Presentato per la prima volta nel 2019, questo orologio si distingue per il calibro 3610 QP a doppia frequenza brevettato, che consente a chi lo indossa di passare da una modalità Active ad alta frequenza a una modalità Standby a bassa frequenza. In modalità “Active”, il bilanciere oscilla alla frequenza elevata di 5 Hz (36.000 a/h), garantendo 4 giorni di riserva di marcia per l’uso quotidiano. Quando l’orologio viene tolto dal polso, è possibile passare alla modalità “Standby”, riducendo la frequenza a 1,2 Hz (8.640 a/h) ed estendendo la riserva di marcia fino a ben 70 giorni. Questa autonomia di 70 giorni in Standby rappresenta un miglioramento di 5 giorni rispetto al modello del 2019, ottenuto grazie all’ottimizzazione dei tre differenziali del movimento e a un nuovo meccanismo di ricarica a molla a doppio ingranaggio che richiede una coppia quattro volte inferiore durante il cambio di data istantaneo.
Il movimento è composto da 480 componenti e 64 rubini ed è certificato dal Punzone di Ginevra. In modalità Active, l’orologio offre una riserva di marcia di quattro giorni, mentre la modalità Standby massimizza l’efficienza senza sacrificare la precisione. Un pulsante alle ore 8 consente di cambiare istantaneamente modalità, con un indicatore sul quadrante che conferma l’impostazione. La complicazione del calendario perpetuo, progettata per seguire il calendario gregoriano fino al 2100, beneficia di un nuovo meccanismo di ricarica a molla a doppio ingranaggio che riduce di quattro volte la coppia richiesta rispetto ai tradizionali sistemi a salto istantaneo. Questa ottimizzazione contribuisce ai cinque giorni supplementari di autonomia ottenuti in questa ultima versione.
Esteticamente, il Traditionnelle Twin Beat Perpetual Calendar da 42 mm fonde con naturalezza i codici classici con un design scheletrato dal carattere estremamente contemporaneo. La sottile cassa in platino da 12,3 mm presenta una silhouette arrotondata tradizionale, una lunetta sottile e un fondello scanalato. L’impatto visivo del quadrante a due livelli è definito da una platina superiore in oro 18 carati finita in grigio ardesia con motivo raggiante guilloché a mano, mentre la sezione inferiore in vetro zaffiro svela la platina del movimento sabbiata, trattata con una scura finitura galvanica NAC. Le sfaccettate lancette Dauphine in oro bianco 18 carati indicano ore e minuti, mentre un vetro satinato inciso al laser migliora la leggibilità degli indicatori di riserva di marcia, giorno e mese.
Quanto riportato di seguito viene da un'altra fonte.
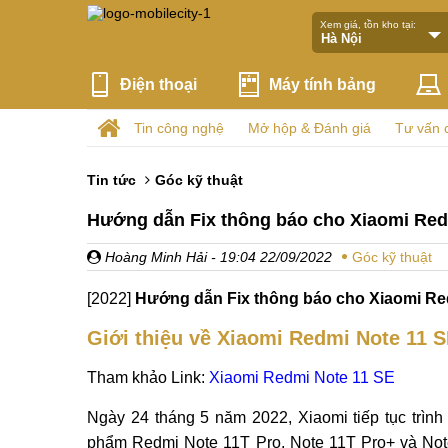
Xem giá, tồn kho tại:
Điện thoại
Máy tính bảng
Tin công nghệ
Mở hộp & Đánh giá
Tư vấn 
Tin tức
Góc kỹ thuật
Hướng dẫn Fix thông báo cho Xiaomi Red
Hoàng Minh Hải
- 19:04 22/09/2022
Góc kỹ thuật
[2022]
Hướng dẫn Fix thông báo cho Xiaomi Re
Giới thiệu về
Xiaomi Redmi Note 11 
Tham khảo Link:
Xiaomi Redmi Note 11 SE
Ngày 24 tháng 5 năm 2022, Xiaomi tiếp tục trình
phẩm Redmi Note 11T Pro, Note 11T Pro+ và Note 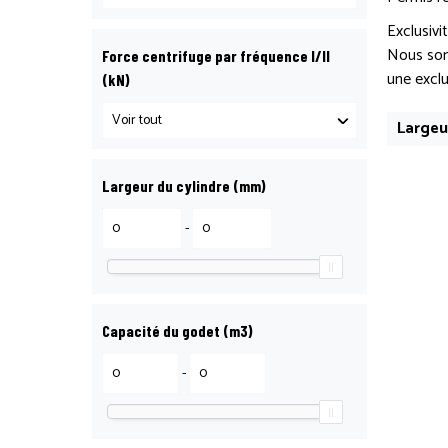
Exclusiv
Nous som
Force centrifuge par fréquence I/II
une exclu
(kN)
Largeu
Largeur du cylindre (mm)
-
Capacité du godet (m3)
-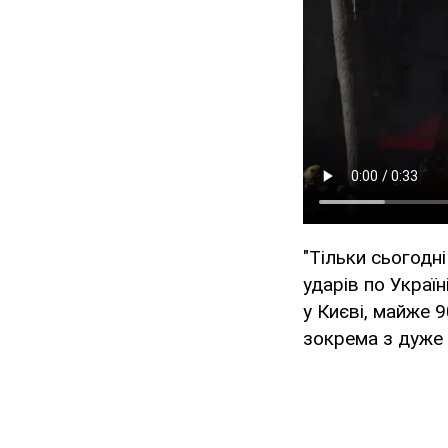
"Тільки сьогодн
ударів по Україн
у Києві, майже 
зокрема з дуже 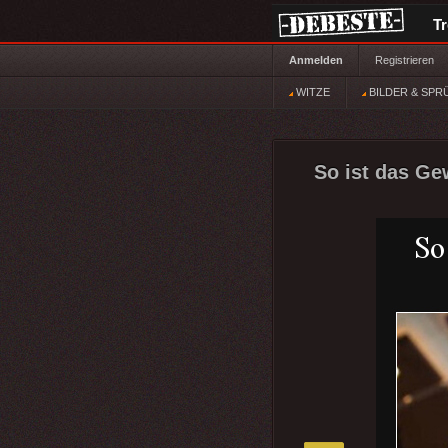
T
Anmelden
Registrieren
WITZE
BILDER & SPR
So ist das Ge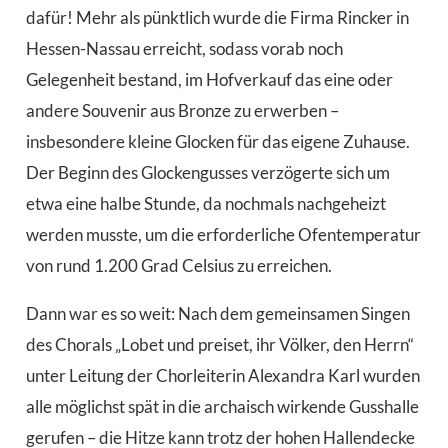
dafür! Mehr als pünktlich wurde die Firma Rincker in
Hessen-Nassau erreicht, sodass vorab noch
Gelegenheit bestand, im Hofverkauf das eine oder
andere Souvenir aus Bronze zu erwerben –
insbesondere kleine Glocken für das eigene Zuhause.
Der Beginn des Glockengusses verzögerte sich um
etwa eine halbe Stunde, da nochmals nachgeheizt
werden musste, um die erforderliche Ofentemperatur
von rund 1.200 Grad Celsius zu erreichen.
Dann war es so weit: Nach dem gemeinsamen Singen
des Chorals „Lobet und preiset, ihr Völker, den Herrn“
unter Leitung der Chorleiterin Alexandra Karl wurden
alle möglichst spät in die archaisch wirkende Gusshalle
gerufen – die Hitze kann trotz der hohen Hallendecke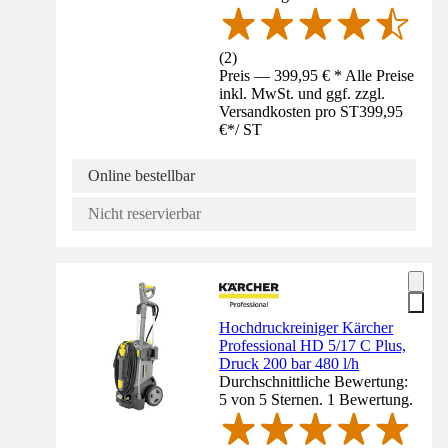
(
2
)
Preis — 399,95 € * Alle Preise
inkl. MwSt. und ggf. zzgl.
Versandkosten pro ST
399,95
€
*
/
ST
Online bestellbar
Nicht reservierbar
Hochdruckreiniger Kärcher
Professional HD 5/17 C Plus,
Druck 200 bar 480 l/h
Durchschnittliche Bewertung:
5 von 5 Sternen. 1 Bewertung.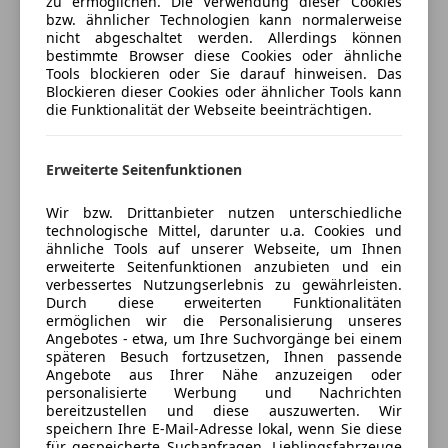
*
Klimaautomatik
zu ermöglichen. Die Verwendung dieser Cookies
Fernlichtassistent
Freischaden-Gutschein ab Stufe 0
bzw. ähnlicher Technologien kann normalerweise
* Ablagefach in Mittelarmlehne vorne
nicht abgeschaltet werden. Allerdings können
Geschwindigkeits-begrenzungsanlage
* Ambientebeleuchtung weiß
Auto einfach online versichern & Rabatt holen
bestimmte Browser diese Cookies oder ähnliche
Isofix
* Dachhimmel schwarz
Tools blockieren oder Sie darauf hinweisen. Das
LED-Scheinwerfer
Blockieren dieser Cookies oder ähnlicher Tools kann
* Fensterheber elektrisch vorne und hinten
die Funktionalität der Webseite beeinträchtigen.
LED-Tagfahrlicht
* Gepäckraumabdeckung
Jetzt berechnen
Müdigkeitswarnsystem
* Handschuhfach
Nebelscheinwerfer
* Innenspiegel automatisch abblendend
Erweiterte Seitenfunktionen
Notbremsassistent
* Kofferraumboden höhenverstellbar
Verkäufer
Händler
Notrufsystem
Wir bzw. Drittanbieter nutzen unterschiedliche
* Lederlenkrad
technologische Mittel, darunter u.a. Cookies und
Reifendruckkontrollsystem
* Lederschaltknauf
ähnliche Tools auf unserer Webseite, um Ihnen
Seitenairbag
Bernhard Kandl Autohandel GmbH
* Lenkradheizung
erweiterte Seitenfunktionen anzubieten und ein
Servolenkung
verbessertes Nutzungserlebnis zu gewährleisten.
* Multifunktionslenkrad
4,5
Sterne
Sternebewertung 4.5 von 5
Durch diese erweiterten Funktionalitäten
Spurhalteassistent
(71% Weiterempfehlungen)
* Rücksitzbank geteilt umklappbar (60:40)
ermöglichen wir die Personalisierung unseres
Tagfahrlicht
* Sitzbezug Stoff
Anbieter auf AutoScout24 seit 2021
Angebotes - etwa, um Ihre Suchvorgänge bei einem
Traktionskontrolle
späteren Besuch fortzusetzen, Ihnen passende
* Sitzheizung für Fahrer und Beifahrer
Breitenleer Straße 33
,
Angebote aus Ihrer Nähe anzuzeigen oder
Verkehrszeichenerkennung
* Ablagefächer in den Türen vorne und hinten
1220 Wien, AT
personalisierte Werbung und Nachrichten
Wegfahrsperre
* Sonnenblenden mit Make-up-Spiegeln
bereitzustellen und diese auszuwerten. Wir
Zentralverriegelung
speichern Ihre E-Mail-Adresse lokal, wenn Sie diese
* Startknopf
Kontakt
für gespeicherte Suchanfragen, Lieblingsfahrzeuge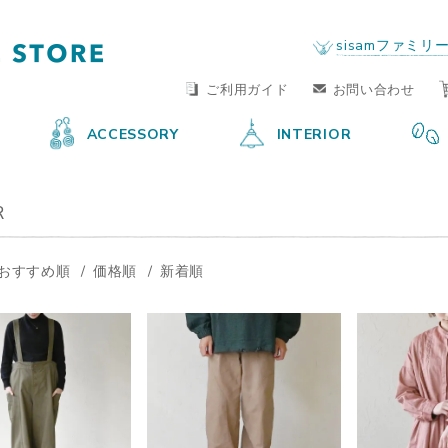
FAIR TRADE LIFE STORE
by sisam FAIR TRADE
sisamファミリ
ご利用ガイド
お問い合わせ
ACCESSORY
INTERIOR
R
おすすめ順
価格順
新着順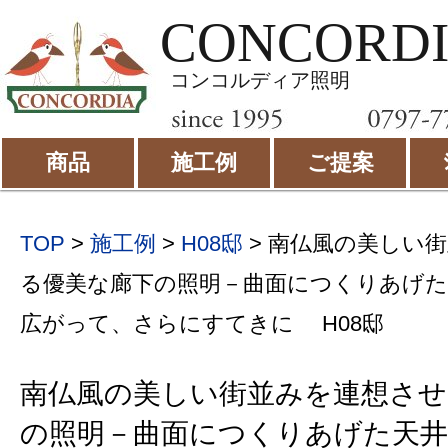
CONCORD
コンコルディア照明
商品
施工例
ご提案
TOP
>
施工例
>
H08邸
>
南仏風の美しい街
る優美な廊下の照明－曲面につくりあげた
広がって、さらにすてきに H08邸
南仏風の美しい街並みを連想させ
の照明－曲面につくりあげた天井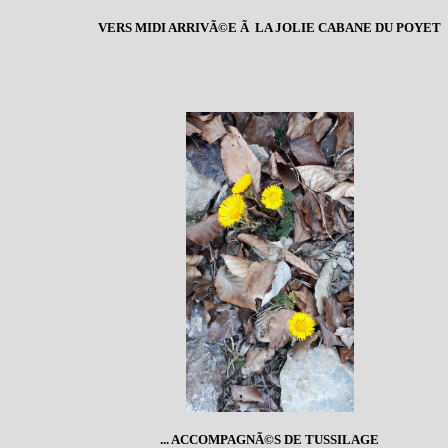
VERS MIDI ARRIVÃ©E Ã LA JOLIE CABANE DU POYET
... ACCOMPAGNÃ©S DE TUSSILAGE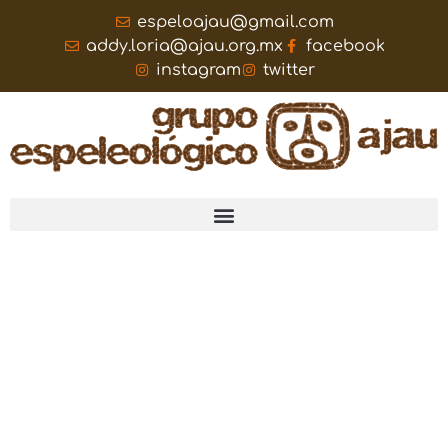
espeloajau@gmail.com
addy.loria@ajau.org.mx
facebook
instagram
twitter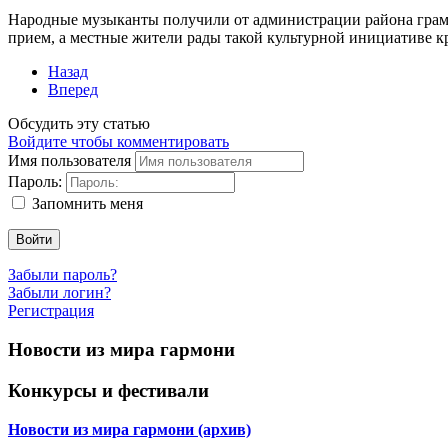
Народные музыканты получили от администрации района грамо
прием, а местные жители рады такой культурной инициативе к
Назад
Вперед
Обсудить эту статью
Войдите чтобы комментировать
Имя пользователя
Пароль:
Запомнить меня
Войти
Забыли пароль?
Забыли логин?
Регистрация
Новости из мира гармони
Конкурсы и фестивали
Новости из мира гармони (архив)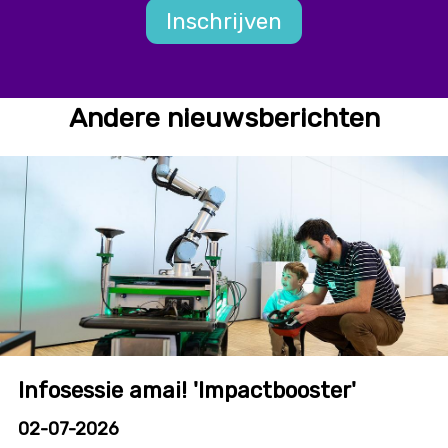
Inschrijven
Andere nieuwsberichten
Infosessie amai! 'Impactbooster'
02-07-2026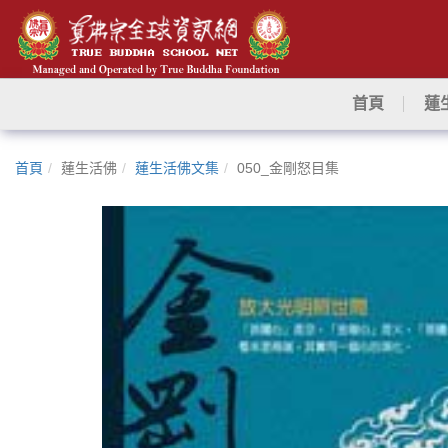
首頁
蓮
首頁
蓮生活佛
蓮生活佛文集
050_金剛怒目集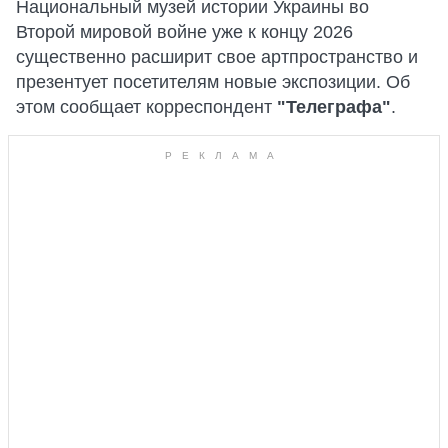
Национальный музей истории Украины во
Второй мировой войне уже к концу 2026
существенно расширит свое артпространство и
презентует посетителям новые экспозиции. Об
этом сообщает корреспондент
"Телеграфа"
.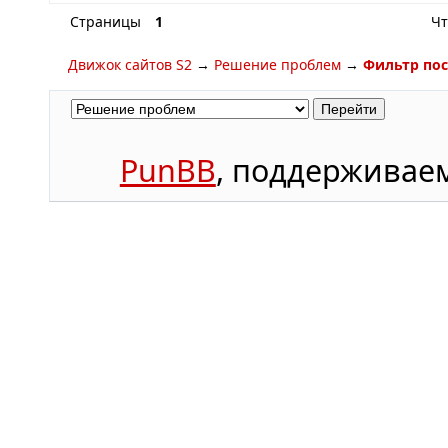
Страницы
1
Чт
Движок сайтов S2
→
Решение проблем
→
Фильтр пос
PunBB
, поддержива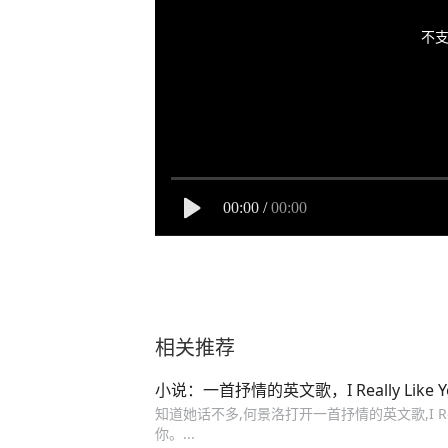
不支
00:00
/
00:00
相关推荐
小说：一首抒情的英文歌，I Really Like Y
知道她话不多,何景洛打开一首抒情的英文歌,I Rea
你。...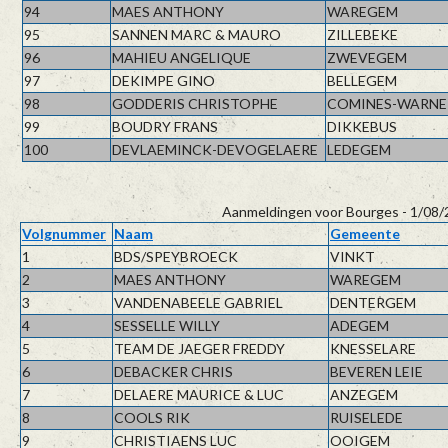
94
MAES ANTHONY
WAREGEM
95
SANNEN MARC & MAURO
ZILLEBEKE
96
MAHIEU ANGELIQUE
ZWEVEGEM
97
DEKIMPE GINO
BELLEGEM
98
GODDERIS CHRISTOPHE
COMINES-WARN
99
BOUDRY FRANS
DIKKEBUS
100
DEVLAEMINCK-DEVOGELAERE
LEDEGEM
Aanmeldingen voor Bourges - 1/08/2
Volgnummer
Naam
Gemeente
1
BDS/SPEYBROECK
VINKT
2
MAES ANTHONY
WAREGEM
3
VANDENABEELE GABRIEL
DENTERGEM
4
SESSELLE WILLY
ADEGEM
5
TEAM DE JAEGER FREDDY
KNESSELARE
6
DEBACKER CHRIS
BEVEREN LEIE
7
DELAERE MAURICE & LUC
ANZEGEM
8
COOLS RIK
RUISELEDE
9
CHRISTIAENS LUC
OOIGEM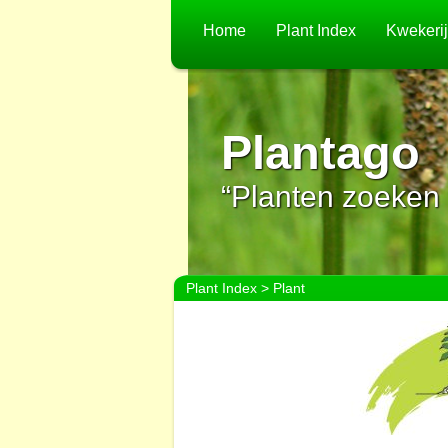
Home
Plant Index
Kwekeri
Plantago
“Planten zoeken 
Plant Index
> Plant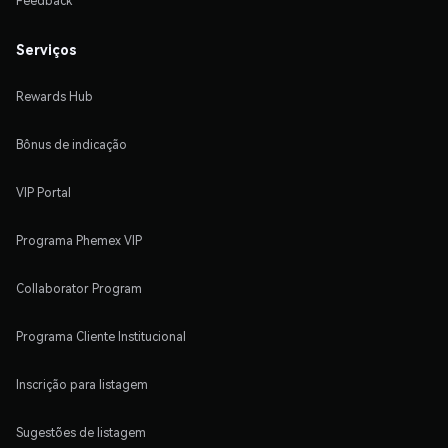
Feedback
Serviços
Rewards Hub
Bônus de indicação
VIP Portal
Programa Phemex VIP
Collaborator Program
Programa Cliente Institucional
Inscrição para listagem
Sugestões de listagem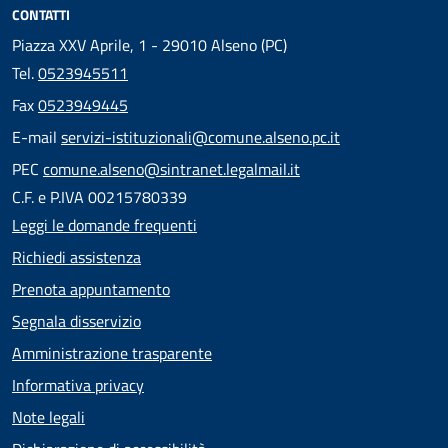
CONTATTI
Piazza XXV Aprile, 1 - 29010 Alseno (PC)
Tel.
0523945511
Fax
0523949445
E-mail
servizi-istituzionali@comune.alseno.pc.it
PEC
comune.alseno@sintranet.legalmail.it
C.F. e P.IVA 00215780339
Leggi le domande frequenti
Richiedi assistenza
Prenota appuntamento
Segnala disservizio
Amministrazione trasparente
Informativa privacy
Note legali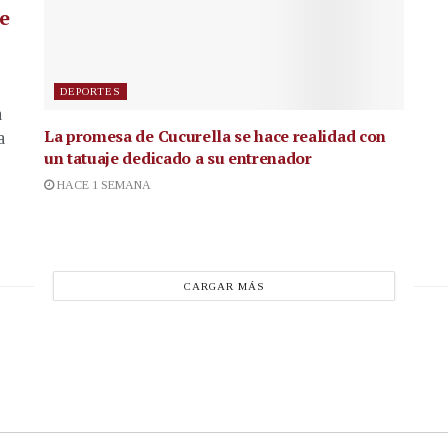
de
DEPORTES
a
La promesa de Cucurella se hace realidad con
a
un tatuaje dedicado a su entrenador
HACE 1 SEMANA
CARGAR MÁS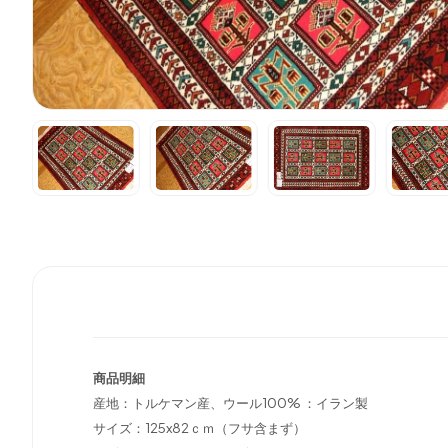
商品明細
産地：トルケマン産、ウール100% ：イラン製
サイズ：125x82ｃｍ（フサ含まず）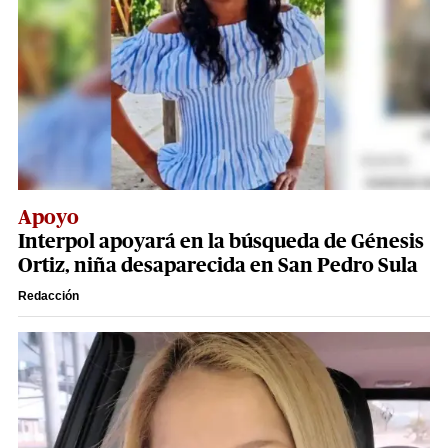
Apoyo
Interpol apoyará en la búsqueda de Génesis
Ortiz, niña desaparecida en San Pedro Sula
Redacción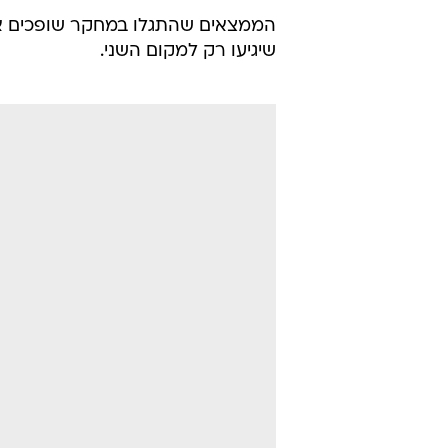
הממצאים שהתגלו במחקר שופכים אור
שיגיעו רק למקום השני.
Completamente certificato dal Punzone di Ginevra, il movimento sfoggia ponti smussati a mano decorati con Côtes de Genève, che creano un raffinato contrasto tra i componenti fissi grigio antracite e gli elementi mobili in un caldo giallo dorato. A completare l’insieme c’è un cinturino in vitello nero testurizzato con cuciture rosse e fibbia ad ardiglione in platino. Il Traditionnelle Twin Beat Perpetual Calendar ha un prezzo di 282.000 CHF (circa 315.000 USD) ed è disponibile su richiesta tramite Vacheron Constantin.